ABOUT THIS EXERCISE: Reproduce word for word, from the entries below, the line with "Page size: 600x900.", the line with "text [56, 37, 544, 94]", and every line between them, and nothing more.

RAW DATA:
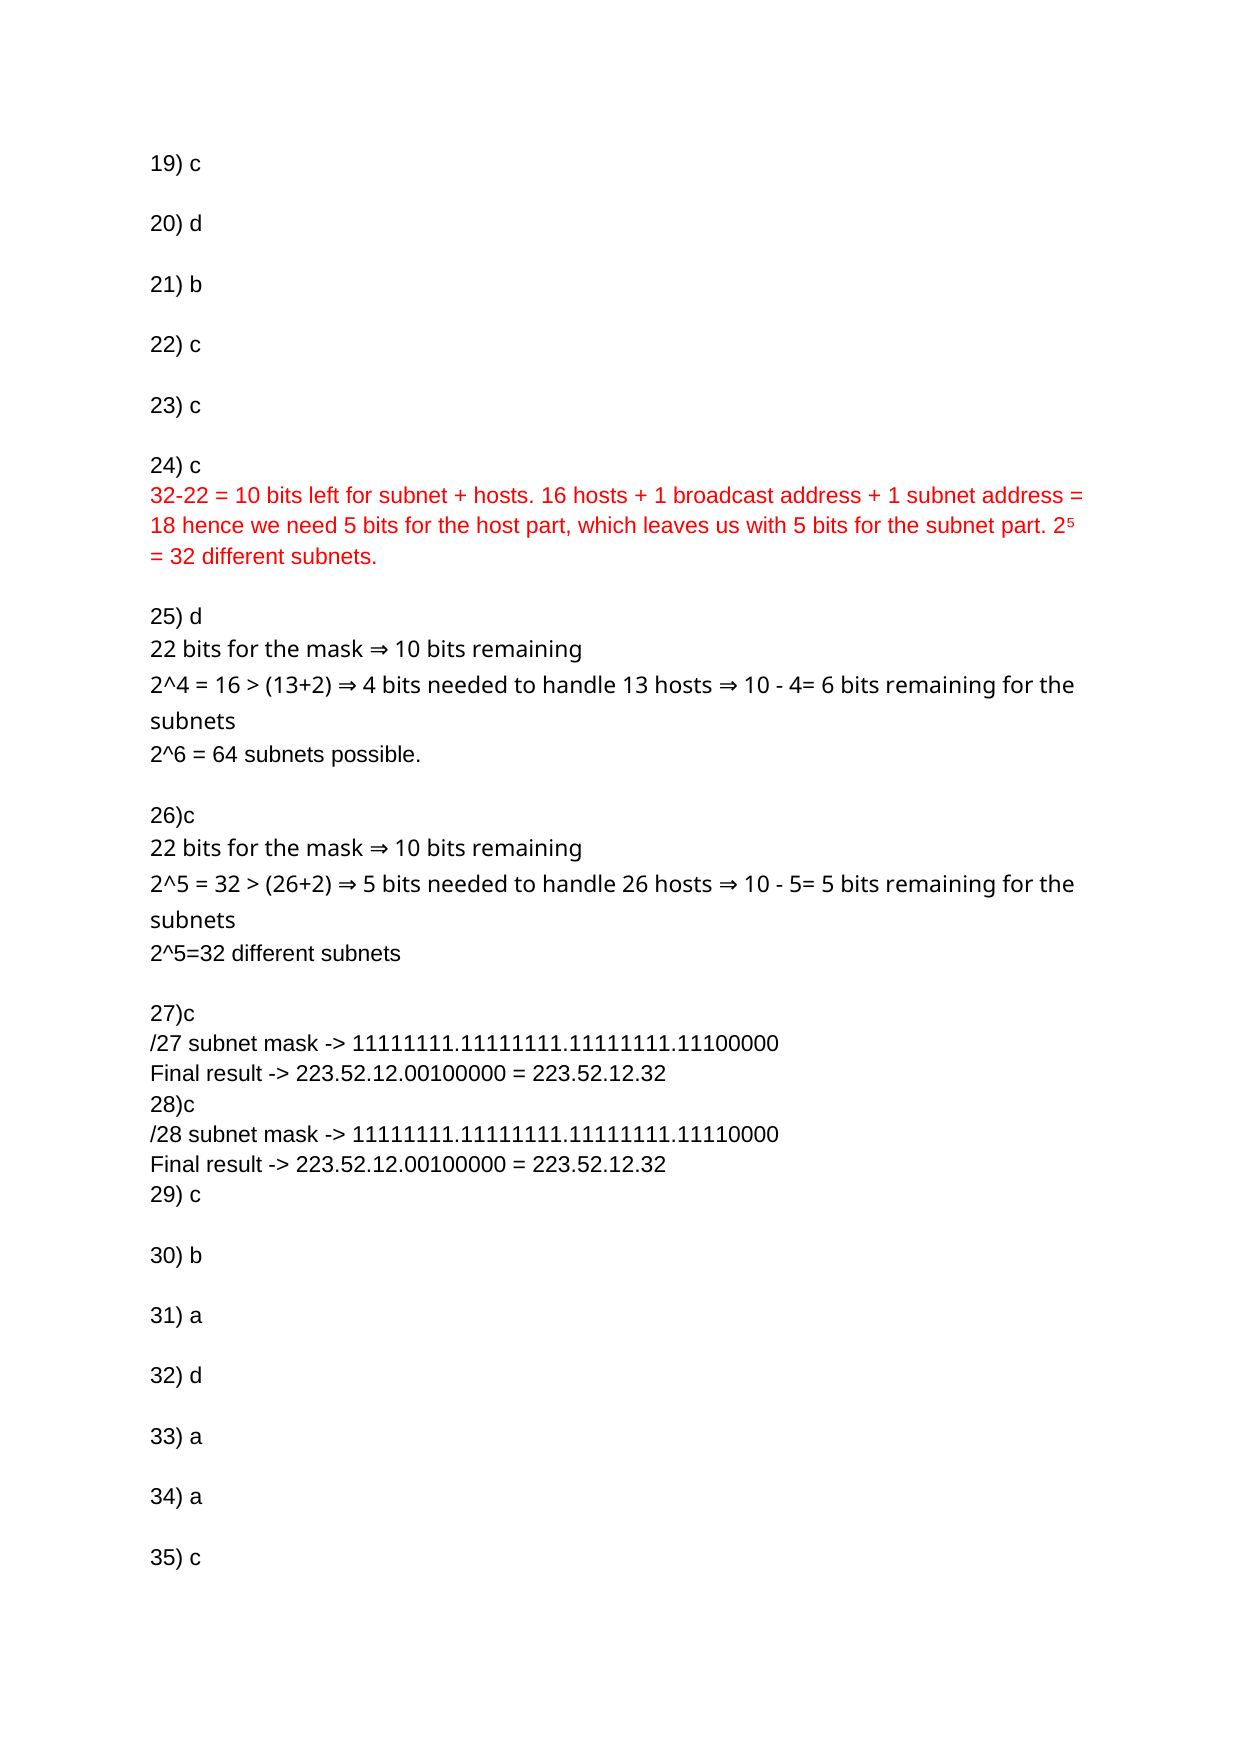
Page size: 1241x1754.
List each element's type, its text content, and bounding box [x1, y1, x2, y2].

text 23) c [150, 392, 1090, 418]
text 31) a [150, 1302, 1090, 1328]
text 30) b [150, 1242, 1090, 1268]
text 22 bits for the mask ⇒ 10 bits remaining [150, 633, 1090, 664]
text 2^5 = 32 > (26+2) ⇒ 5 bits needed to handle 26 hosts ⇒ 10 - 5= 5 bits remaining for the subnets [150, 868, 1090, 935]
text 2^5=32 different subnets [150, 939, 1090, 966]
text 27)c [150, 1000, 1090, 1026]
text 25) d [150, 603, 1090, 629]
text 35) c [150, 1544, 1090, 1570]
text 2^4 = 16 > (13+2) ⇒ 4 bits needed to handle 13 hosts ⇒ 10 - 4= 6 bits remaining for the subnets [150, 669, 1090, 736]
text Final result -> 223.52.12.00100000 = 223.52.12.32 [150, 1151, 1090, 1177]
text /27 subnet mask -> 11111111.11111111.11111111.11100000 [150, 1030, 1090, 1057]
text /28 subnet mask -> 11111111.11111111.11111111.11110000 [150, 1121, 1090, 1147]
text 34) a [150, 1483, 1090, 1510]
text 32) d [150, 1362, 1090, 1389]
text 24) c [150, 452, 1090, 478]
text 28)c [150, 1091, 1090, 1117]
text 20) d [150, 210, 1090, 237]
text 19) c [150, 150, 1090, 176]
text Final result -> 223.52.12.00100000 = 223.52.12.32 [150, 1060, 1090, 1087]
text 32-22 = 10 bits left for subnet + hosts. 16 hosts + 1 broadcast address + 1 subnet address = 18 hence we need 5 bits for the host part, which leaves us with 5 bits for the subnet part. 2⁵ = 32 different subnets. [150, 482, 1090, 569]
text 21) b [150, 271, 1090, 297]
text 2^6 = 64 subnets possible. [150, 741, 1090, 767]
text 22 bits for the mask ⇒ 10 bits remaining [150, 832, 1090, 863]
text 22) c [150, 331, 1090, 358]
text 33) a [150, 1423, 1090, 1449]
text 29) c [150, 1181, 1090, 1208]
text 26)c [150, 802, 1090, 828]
* * *
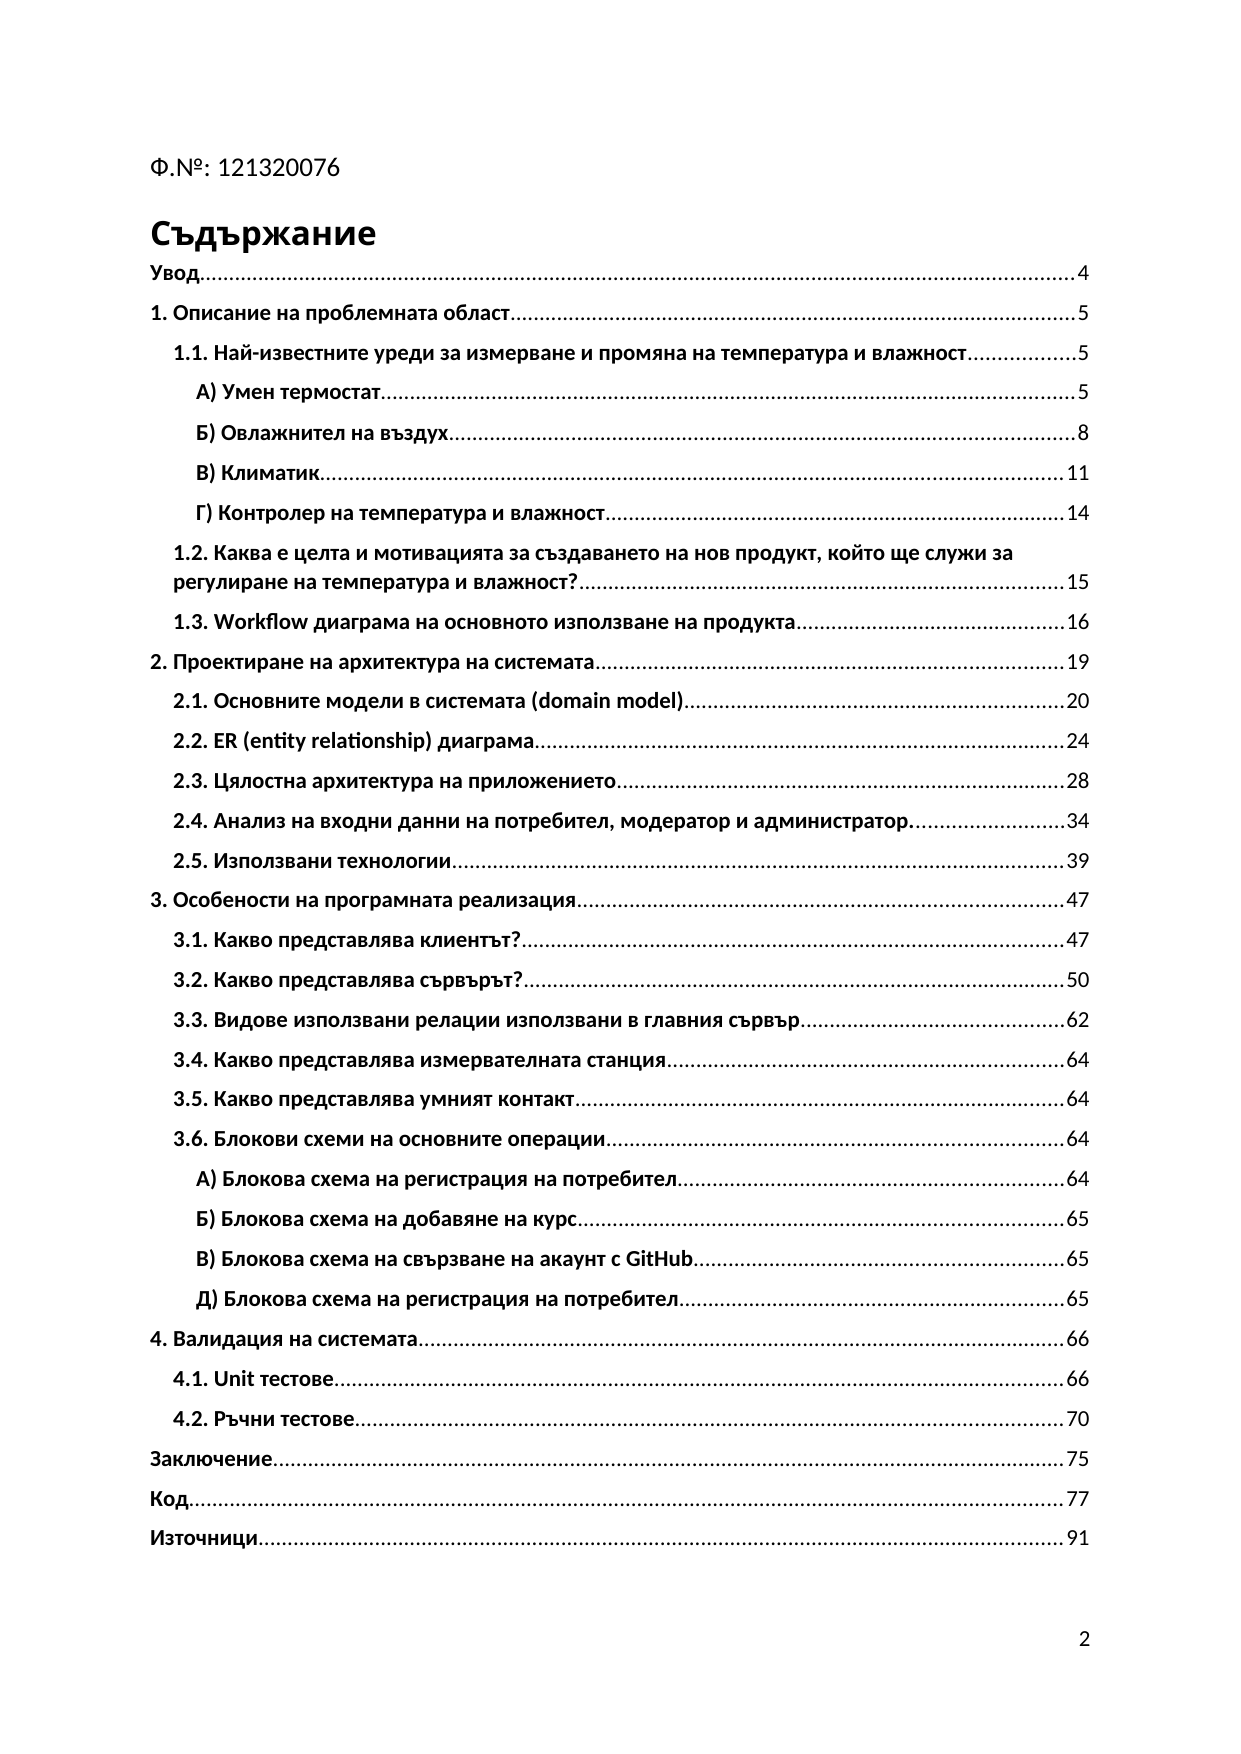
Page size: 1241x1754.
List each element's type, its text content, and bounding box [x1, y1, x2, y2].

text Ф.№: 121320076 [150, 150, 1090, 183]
* * *
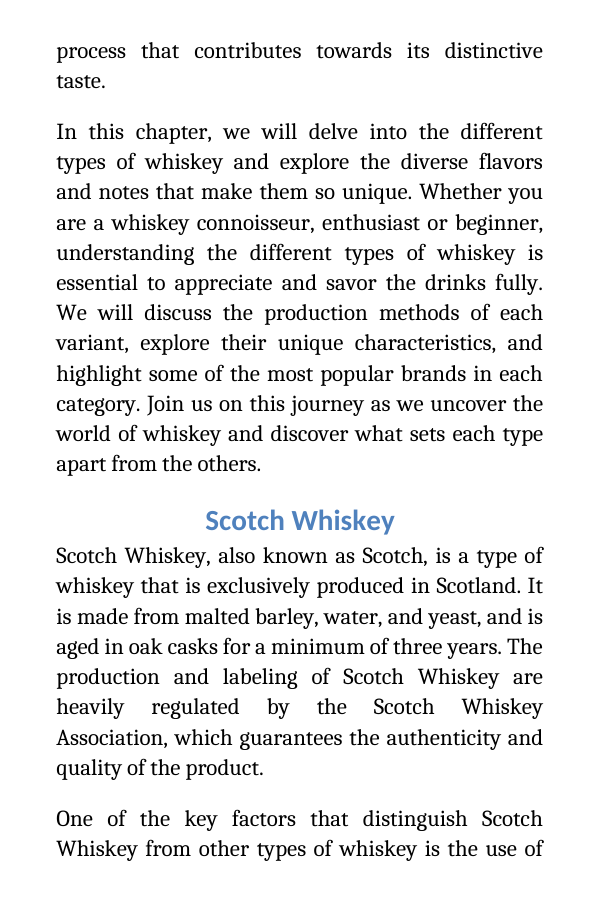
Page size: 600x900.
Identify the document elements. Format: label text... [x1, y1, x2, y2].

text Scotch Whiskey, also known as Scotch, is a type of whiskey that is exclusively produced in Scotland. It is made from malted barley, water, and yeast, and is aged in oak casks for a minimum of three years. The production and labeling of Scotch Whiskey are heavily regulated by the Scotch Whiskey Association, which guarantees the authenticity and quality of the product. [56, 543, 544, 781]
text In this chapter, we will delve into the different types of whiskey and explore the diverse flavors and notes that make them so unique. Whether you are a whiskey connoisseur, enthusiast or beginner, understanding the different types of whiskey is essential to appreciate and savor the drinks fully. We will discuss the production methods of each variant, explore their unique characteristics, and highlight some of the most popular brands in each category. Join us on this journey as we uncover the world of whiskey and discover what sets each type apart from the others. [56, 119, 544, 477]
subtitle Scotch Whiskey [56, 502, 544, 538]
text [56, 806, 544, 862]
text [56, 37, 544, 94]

SOLUTION TO THIS PROBLEM:
Page size: 600x900.
Identify the document elements. Format: label text... [x1, y1, x2, y2].

text Scotch Whiskey, also known as Scotch, is a type of whiskey that is exclusively produced in Scotland. It is made from malted barley, water, and yeast, and is aged in oak casks for a minimum of three years. The production and labeling of Scotch Whiskey are heavily regulated by the Scotch Whiskey Association, which guarantees the authenticity and quality of the product. [56, 543, 544, 781]
text In this chapter, we will delve into the different types of whiskey and explore the diverse flavors and notes that make them so unique. Whether you are a whiskey connoisseur, enthusiast or beginner, understanding the different types of whiskey is essential to appreciate and savor the drinks fully. We will discuss the production methods of each variant, explore their unique characteristics, and highlight some of the most popular brands in each category. Join us on this journey as we uncover the world of whiskey and discover what sets each type apart from the others. [56, 119, 544, 477]
subtitle Scotch Whiskey [56, 502, 544, 538]
text [56, 806, 544, 862]
text [56, 37, 544, 94]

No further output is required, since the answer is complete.